START ENTRIES SUPPLIED

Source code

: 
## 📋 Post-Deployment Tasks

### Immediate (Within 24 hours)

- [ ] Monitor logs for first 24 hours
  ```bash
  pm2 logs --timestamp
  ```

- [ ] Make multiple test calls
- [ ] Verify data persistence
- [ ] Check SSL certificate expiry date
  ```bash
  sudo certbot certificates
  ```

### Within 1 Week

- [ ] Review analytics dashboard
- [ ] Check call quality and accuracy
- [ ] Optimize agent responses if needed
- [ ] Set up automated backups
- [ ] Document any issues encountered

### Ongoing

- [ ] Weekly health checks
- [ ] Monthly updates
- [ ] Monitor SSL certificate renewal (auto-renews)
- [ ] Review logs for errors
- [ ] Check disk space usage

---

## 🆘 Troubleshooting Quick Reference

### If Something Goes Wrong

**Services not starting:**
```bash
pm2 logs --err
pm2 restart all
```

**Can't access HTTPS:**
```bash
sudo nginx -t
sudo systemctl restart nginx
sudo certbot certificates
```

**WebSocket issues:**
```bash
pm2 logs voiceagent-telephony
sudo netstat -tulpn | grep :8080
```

END ENTRIES SUPPLIED
START ENTRIES SUPPLIED

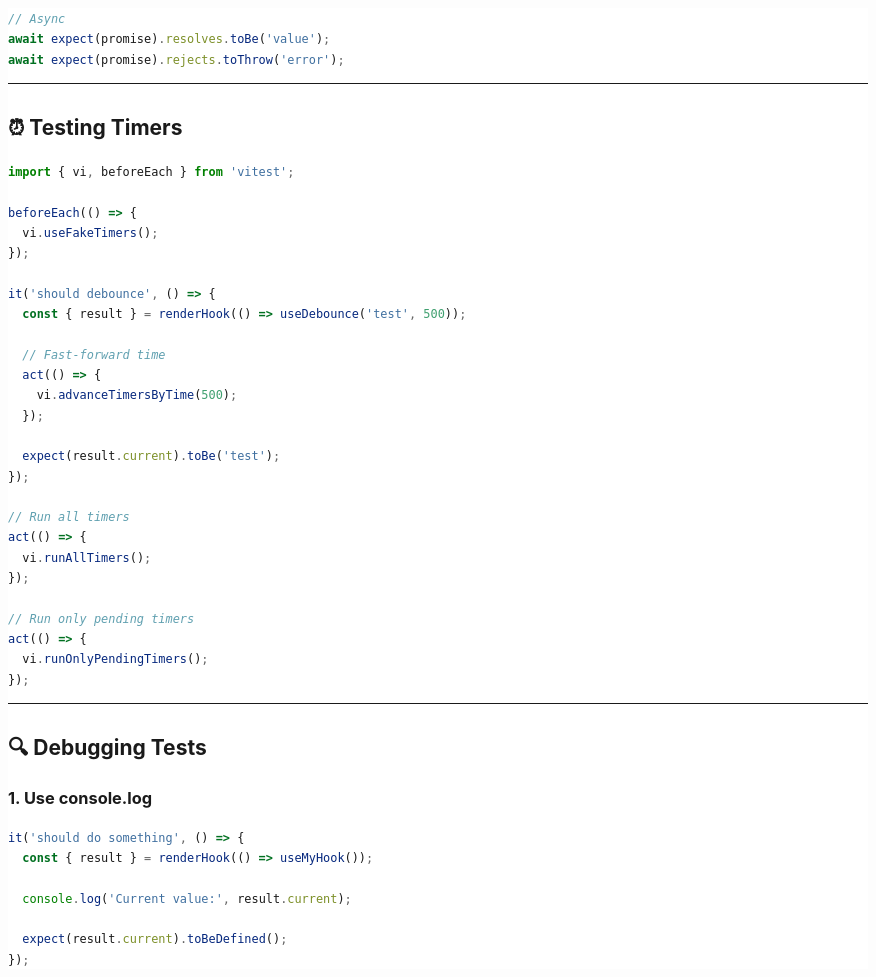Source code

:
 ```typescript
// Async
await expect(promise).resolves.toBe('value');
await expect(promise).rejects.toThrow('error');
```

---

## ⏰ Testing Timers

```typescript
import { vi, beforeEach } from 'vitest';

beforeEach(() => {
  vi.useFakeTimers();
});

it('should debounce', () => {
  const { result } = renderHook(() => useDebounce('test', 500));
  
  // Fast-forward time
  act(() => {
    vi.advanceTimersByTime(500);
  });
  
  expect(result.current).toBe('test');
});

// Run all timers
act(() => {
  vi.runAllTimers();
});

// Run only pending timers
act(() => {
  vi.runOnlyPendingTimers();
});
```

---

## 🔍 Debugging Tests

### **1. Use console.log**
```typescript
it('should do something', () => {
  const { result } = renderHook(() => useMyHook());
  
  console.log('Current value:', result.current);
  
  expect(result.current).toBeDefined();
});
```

END ENTRIES SUPPLIED

TASK OBJECTIVE: Copy each line of the data that contains the word "beforeEach".

REPLY TO THE TASK:
import { vi, beforeEach } from 'vitest';
beforeEach(() => {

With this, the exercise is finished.